Part of a data file
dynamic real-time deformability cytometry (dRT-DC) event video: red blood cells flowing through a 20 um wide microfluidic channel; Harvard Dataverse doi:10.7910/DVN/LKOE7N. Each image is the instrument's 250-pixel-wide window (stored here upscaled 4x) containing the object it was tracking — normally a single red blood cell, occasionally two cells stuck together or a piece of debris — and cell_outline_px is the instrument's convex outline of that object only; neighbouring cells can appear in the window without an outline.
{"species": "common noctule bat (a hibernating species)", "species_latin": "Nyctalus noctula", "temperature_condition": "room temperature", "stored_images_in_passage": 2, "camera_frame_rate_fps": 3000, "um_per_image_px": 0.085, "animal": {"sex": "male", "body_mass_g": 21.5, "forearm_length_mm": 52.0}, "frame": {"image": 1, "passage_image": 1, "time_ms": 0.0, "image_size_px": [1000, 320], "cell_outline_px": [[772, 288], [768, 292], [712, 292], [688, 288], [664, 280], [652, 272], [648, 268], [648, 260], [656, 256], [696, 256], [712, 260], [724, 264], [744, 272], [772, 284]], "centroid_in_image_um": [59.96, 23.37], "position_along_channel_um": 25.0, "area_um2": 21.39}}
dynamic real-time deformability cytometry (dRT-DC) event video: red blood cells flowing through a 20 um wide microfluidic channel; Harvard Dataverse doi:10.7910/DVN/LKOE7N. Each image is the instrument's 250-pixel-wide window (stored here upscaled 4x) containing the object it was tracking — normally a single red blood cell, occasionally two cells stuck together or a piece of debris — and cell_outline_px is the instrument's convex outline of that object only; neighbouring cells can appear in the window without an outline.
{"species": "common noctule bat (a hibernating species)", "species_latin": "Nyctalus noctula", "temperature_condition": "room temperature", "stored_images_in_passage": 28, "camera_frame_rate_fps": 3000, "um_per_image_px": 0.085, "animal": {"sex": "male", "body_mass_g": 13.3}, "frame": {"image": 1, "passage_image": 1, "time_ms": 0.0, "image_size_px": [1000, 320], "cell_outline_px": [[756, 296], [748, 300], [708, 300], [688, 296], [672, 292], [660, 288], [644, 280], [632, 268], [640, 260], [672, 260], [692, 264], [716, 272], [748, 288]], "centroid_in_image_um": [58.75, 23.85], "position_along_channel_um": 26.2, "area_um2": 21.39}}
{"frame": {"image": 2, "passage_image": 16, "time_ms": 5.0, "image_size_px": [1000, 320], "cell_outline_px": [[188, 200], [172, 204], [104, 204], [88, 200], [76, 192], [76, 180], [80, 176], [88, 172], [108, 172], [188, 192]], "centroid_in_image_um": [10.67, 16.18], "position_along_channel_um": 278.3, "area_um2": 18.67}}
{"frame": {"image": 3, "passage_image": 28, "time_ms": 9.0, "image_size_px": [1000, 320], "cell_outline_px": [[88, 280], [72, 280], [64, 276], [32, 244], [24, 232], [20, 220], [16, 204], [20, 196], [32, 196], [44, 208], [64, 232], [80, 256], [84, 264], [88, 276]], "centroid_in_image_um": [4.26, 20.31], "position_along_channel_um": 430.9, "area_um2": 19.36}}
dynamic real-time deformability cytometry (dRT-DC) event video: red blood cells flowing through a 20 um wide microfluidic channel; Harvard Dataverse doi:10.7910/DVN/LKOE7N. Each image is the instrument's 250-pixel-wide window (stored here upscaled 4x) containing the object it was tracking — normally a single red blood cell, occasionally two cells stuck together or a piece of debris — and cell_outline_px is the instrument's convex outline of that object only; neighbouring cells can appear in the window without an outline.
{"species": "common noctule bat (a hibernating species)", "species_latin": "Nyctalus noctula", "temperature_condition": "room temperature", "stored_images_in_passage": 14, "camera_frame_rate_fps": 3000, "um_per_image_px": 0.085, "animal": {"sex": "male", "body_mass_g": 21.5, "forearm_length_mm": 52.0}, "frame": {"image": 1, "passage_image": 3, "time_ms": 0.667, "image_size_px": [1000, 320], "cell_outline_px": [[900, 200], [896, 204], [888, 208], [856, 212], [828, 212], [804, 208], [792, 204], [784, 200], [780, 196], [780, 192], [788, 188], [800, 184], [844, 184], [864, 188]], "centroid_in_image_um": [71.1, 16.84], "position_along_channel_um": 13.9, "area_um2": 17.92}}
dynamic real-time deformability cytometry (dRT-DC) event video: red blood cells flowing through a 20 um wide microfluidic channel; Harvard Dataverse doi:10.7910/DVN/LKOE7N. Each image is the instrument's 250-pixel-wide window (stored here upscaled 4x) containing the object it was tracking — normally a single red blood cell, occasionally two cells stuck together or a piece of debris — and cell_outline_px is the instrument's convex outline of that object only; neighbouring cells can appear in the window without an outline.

EXERCISE GOAL:
Your task is to quote all of the data word for word.

EXERCISE RESPONSE:
dynamic real-time deformability cytometry (dRT-DC) event video: red blood cells flowing through a 20 um wide microfluidic channel; Harvard Dataverse doi:10.7910/DVN/LKOE7N. Each image is the instrument's 250-pixel-wide window (stored here upscaled 4x) containing the object it was tracking — normally a single red blood cell, occasionally two cells stuck together or a piece of debris — and cell_outline_px is the instrument's convex outline of that object only; neighbouring cells can appear in the window without an outline.
{"species": "common noctule bat (a hibernating species)", "species_latin": "Nyctalus noctula", "temperature_condition": "room temperature", "stored_images_in_passage": 2, "camera_frame_rate_fps": 3000, "um_per_image_px": 0.085, "animal": {"sex": "male", "body_mass_g": 21.5, "forearm_length_mm": 52.0}, "frame": {"image": 1, "passage_image": 1, "time_ms": 0.0, "image_size_px": [1000, 320], "cell_outline_px": [[772, 288], [768, 292], [712, 292], [688, 288], [664, 280], [652, 272], [648, 268], [648, 260], [656, 256], [696, 256], [712, 260], [724, 264], [744, 272], [772, 284]], "centroid_in_image_um": [59.96, 23.37], "position_along_channel_um": 25.0, "area_um2": 21.39}}
dynamic real-time deformability cytometry (dRT-DC) event video: red blood cells flowing through a 20 um wide microfluidic channel; Harvard Dataverse doi:10.7910/DVN/LKOE7N. Each image is the instrument's 250-pixel-wide window (stored here upscaled 4x) containing the object it was tracking — normally a single red blood cell, occasionally two cells stuck together or a piece of debris — and cell_outline_px is the instrument's convex outline of that object only; neighbouring cells can appear in the window without an outline.
{"species": "common noctule bat (a hibernating species)", "species_latin": "Nyctalus noctula", "temperature_condition": "room temperature", "stored_images_in_passage": 28, "camera_frame_rate_fps": 3000, "um_per_image_px": 0.085, "animal": {"sex": "male", "body_mass_g": 13.3}, "frame": {"image": 1, "passage_image": 1, "time_ms": 0.0, "image_size_px": [1000, 320], "cell_outline_px": [[756, 296], [748, 300], [708, 300], [688, 296], [672, 292], [660, 288], [644, 280], [632, 268], [640, 260], [672, 260], [692, 264], [716, 272], [748, 288]], "centroid_in_image_um": [58.75, 23.85], "position_along_channel_um": 26.2, "area_um2": 21.39}}
{"frame": {"image": 2, "passage_image": 16, "time_ms": 5.0, "image_size_px": [1000, 320], "cell_outline_px": [[188, 200], [172, 204], [104, 204], [88, 200], [76, 192], [76, 180], [80, 176], [88, 172], [108, 172], [188, 192]], "centroid_in_image_um": [10.67, 16.18], "position_along_channel_um": 278.3, "area_um2": 18.67}}
{"frame": {"image": 3, "passage_image": 28, "time_ms": 9.0, "image_size_px": [1000, 320], "cell_outline_px": [[88, 280], [72, 280], [64, 276], [32, 244], [24, 232], [20, 220], [16, 204], [20, 196], [32, 196], [44, 208], [64, 232], [80, 256], [84, 264], [88, 276]], "centroid_in_image_um": [4.26, 20.31], "position_along_channel_um": 430.9, "area_um2": 19.36}}
dynamic real-time deformability cytometry (dRT-DC) event video: red blood cells flowing through a 20 um wide microfluidic channel; Harvard Dataverse doi:10.7910/DVN/LKOE7N. Each image is the instrument's 250-pixel-wide window (stored here upscaled 4x) containing the object it was tracking — normally a single red blood cell, occasionally two cells stuck together or a piece of debris — and cell_outline_px is the instrument's convex outline of that object only; neighbouring cells can appear in the window without an outline.
{"species": "common noctule bat (a hibernating species)", "species_latin": "Nyctalus noctula", "temperature_condition": "room temperature", "stored_images_in_passage": 14, "camera_frame_rate_fps": 3000, "um_per_image_px": 0.085, "animal": {"sex": "male", "body_mass_g": 21.5, "forearm_length_mm": 52.0}, "frame": {"image": 1, "passage_image": 3, "time_ms": 0.667, "image_size_px": [1000, 320], "cell_outline_px": [[900, 200], [896, 204], [888, 208], [856, 212], [828, 212], [804, 208], [792, 204], [784, 200], [780, 196], [780, 192], [788, 188], [800, 184], [844, 184], [864, 188]], "centroid_in_image_um": [71.1, 16.84], "position_along_channel_um": 13.9, "area_um2": 17.92}}
dynamic real-time deformability cytometry (dRT-DC) event video: red blood cells flowing through a 20 um wide microfluidic channel; Harvard Dataverse doi:10.7910/DVN/LKOE7N. Each image is the instrument's 250-pixel-wide window (stored here upscaled 4x) containing the object it was tracking — normally a single red blood cell, occasionally two cells stuck together or a piece of debris — and cell_outline_px is the instrument's convex outline of that object only; neighbouring cells can appear in the window without an outline.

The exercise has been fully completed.